Truncated View of the Broekzijder Mill on the Gein, Wings Facing West, c. 1902-1903 or earlier
Oil on canvas mounted on cardboard, 30.2 x 38.1 cm. The Museum of Modern Art, New York
Still Life with Plaster Bust of G. Benivieni, 1902-1904
Oil on canvas, 73.5 x 61.5 cm. Groninger Museum, Groningen
At the Lappenbrink, Winterswijk, c. 1904
Canvas laid down on board, 33.5 x 45 cm. Private collection
In paintings of 1916 and 1917, such as an unfinished Composition in Line, Second State, the Composition in Colour A, and Composition in Colour B, Mondrian first succeeded in separating line and colour, as elements, from the motifs of a church façade and the sea and pier of Domburg.
The last paintings he completed in Holland and the others done after he returned to Paris in 1919, through the first two or three years of the 1920s, represent successive attempts to define the new image visually.
Mondrian carried the paintings through various stages in which, at first, he turned the elements into uniform planes coloured in muted versions of the primaries. He separated the planes so that they seemed to float against a white background, but concluding that this effect was still too “natural,” he then connected the planes in a regular grid, covering either a rectangular or a diamond format.

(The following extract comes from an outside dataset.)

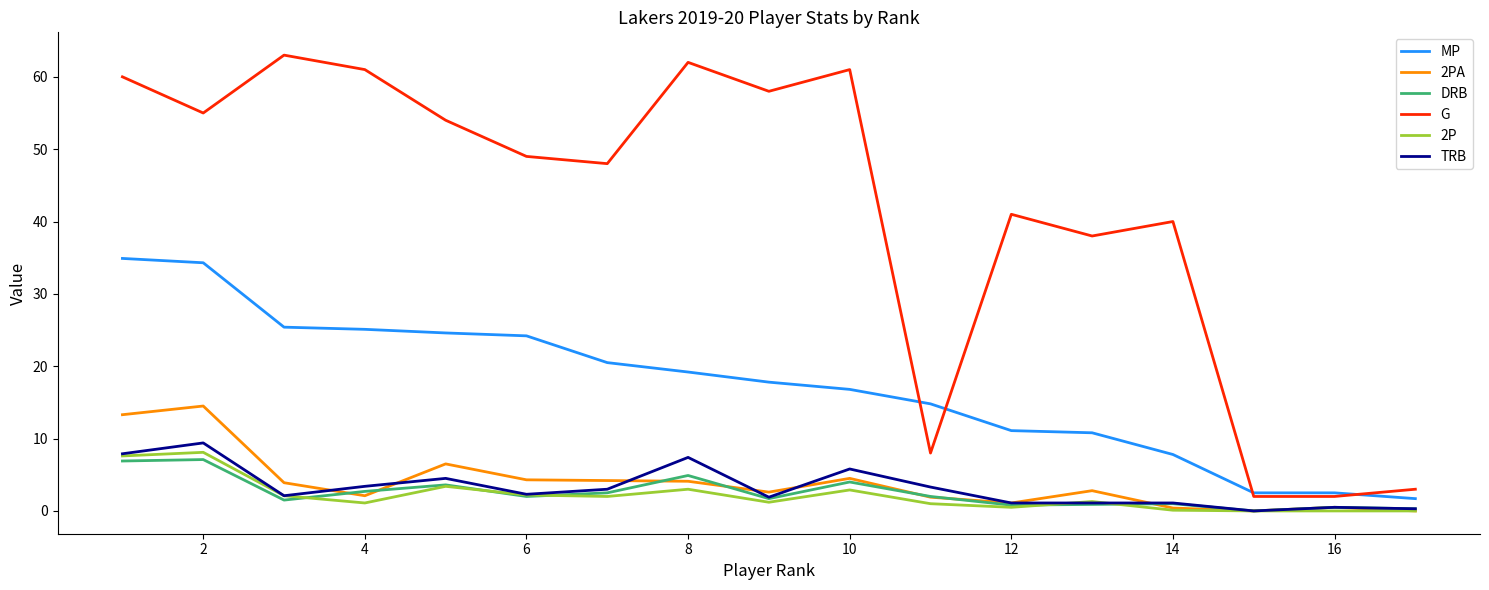

What is the greatest value displayed?

63.0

While the planes were still connected, in the next phase the artist made them larger and unequal in size and coloured them in primaries or in values of black, white and grey. He attenuated the black planes to make them extend alongside the coloured and non-coloured planes. The blacks then served as structural bars holding the other planes together while at the same time making them more discrete. Like the canvas, the smaller rectangles or planes represented both form and space.

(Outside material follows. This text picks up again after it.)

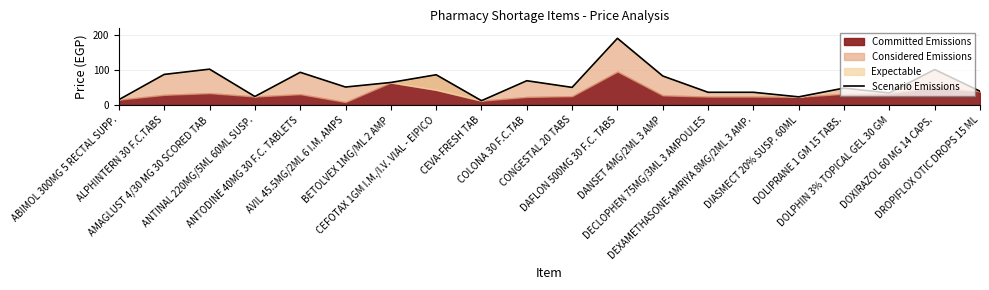

Approximately how many times larger is the value at COLONA 30 F.C.TAB compared to DEXAMETHASONE-AMRIYA 8MG/2ML 3 AMP.?

1.9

The colours of these planes stood for the intensities and values of nature, cleansed and rendered to their primal colour states – red, yellow, and blue and primal non-colour states – black, white, and grey.
Black planes performed multiple roles. In addition to their non-colour function, they were structural, determinate, and active. By creating paths of movement for the eye, black planes also added a sense of energy.
Although the parts were important, the artist wanted always to emphasise their subordination to the harmony of the whole. Different in size and colour, they had equal value, or equivalence because of their similar nature.
Even when smaller areas of colour were balanced against larger areas of non-colour, they had the feel of equal weight, or equilibrium when the proportions were right. Composition, 1921, exemplifies the artist’s principles at work.
So that there could be no confusion with the usual implication of space receding behind the frame, Mondrian had mounted the canvas on the frame, thereby projecting the painting’s actual space into the room.
Working, therefore, in the “manner of art,” Mondrian had created a “new structure” that, in contrast to life, was “exact”: the fact that it was “real” did not mean that the painting was a material thing only – actually, the artist associated the reality of the work with a super-reality or universal ideal.
Here was the artist’s ultimate duality – an object seemingly devoid of life, yet conceived as life itself – not in the sense of a deficient or incomplete fragment but a finite particle that contains within its structure the promise of its infinitude. By creating this particle of life, Mondrian had not illustrated pure reality or pure beauty. He had made the painting be that reality. He had thus presented art in its most vital form, and life in its most unified form.
As Mondrian stated succinctly, “Unity, in its deepest essence, radiates: it is… Life and art must therefore be radiation”.